His inexperience is somewhat offset by his natural athleticism. Unlike the man with whom he’ll be competing for the RT position, Khalif Barnes, I didn’t see any false start penalties called on Watson in the four games I watched. He definitely had holds that weren’t called but that’s probably true of every opponent.
His inconsistencies also extended to his reaction time. There were some snaps in which he was the first player off the line and others in which he lagged almost interminably behind his teammates. Getting a consistent first step at the snap will be a focus of the coaching staff if Watson is to be seriously considered as a rookie starter.
As I mentioned in the previous example, Watson does very well in transitions. I thought that, given his inexperience, defenses would be able to confuse him with stunts on the defensive line but he did remarkably well in recognizing and passing off one defender to pick up another.
He also did better than expected with blitz recognition, again showing his light feet and athleticism. Here’s an example of how he was able to keep his head up, recognize a play changing around him and reacting.
As you can see, here, Watson is uncovered on the line on the right side. He is lined up practically across from the L defensive end, who he initially thinks is who he'll be blocking. However, there is a double blitz on this play. The slot cornerback blitzes in at the snap and the safety on that side also blitzes after hesitating for a moment to disguise his intentions:
At the snap, the line crashes to their right and Watson sees the cornerback coming in from his right:
Watson slides over and engages with the cornerback, stopping his momentum.
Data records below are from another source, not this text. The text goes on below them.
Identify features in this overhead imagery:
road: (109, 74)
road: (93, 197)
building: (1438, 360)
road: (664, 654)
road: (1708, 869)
At this point, the safety makes his move, trying to come around the right side of the line to try to bring the QB down:
Like the last example, Watson uses his upper body strength and pushes the DB into the melee in the center of the line and disconnects himself from that entanglement in order to stop the blitzing safety:
Watson puts himself firmly between the blitzing safety and the quarterback and uses his light feet to slide to his right so that he can keep his body moving but also put himself in the path of the blitzer:
Fully engaging the blitzer, again, he keeps the pocket clear for his quarterback, who is able to throw down the field without being bothered by the two blitzers:
Watson may or may not be ready to start right away, but I understand why McKenzie took the risk on him. He's got as high a ceiling as any player in this draft and even his floor doesn't seem to be as low as many make out. He may never tap into his full potential but he's only going to get better than he is, now.
The sky is the limit for the athletic Brit, and the Raiders hope that his focus and maturity – he's 24 years old as a rookie – will help him tap that potential sooner rather than later.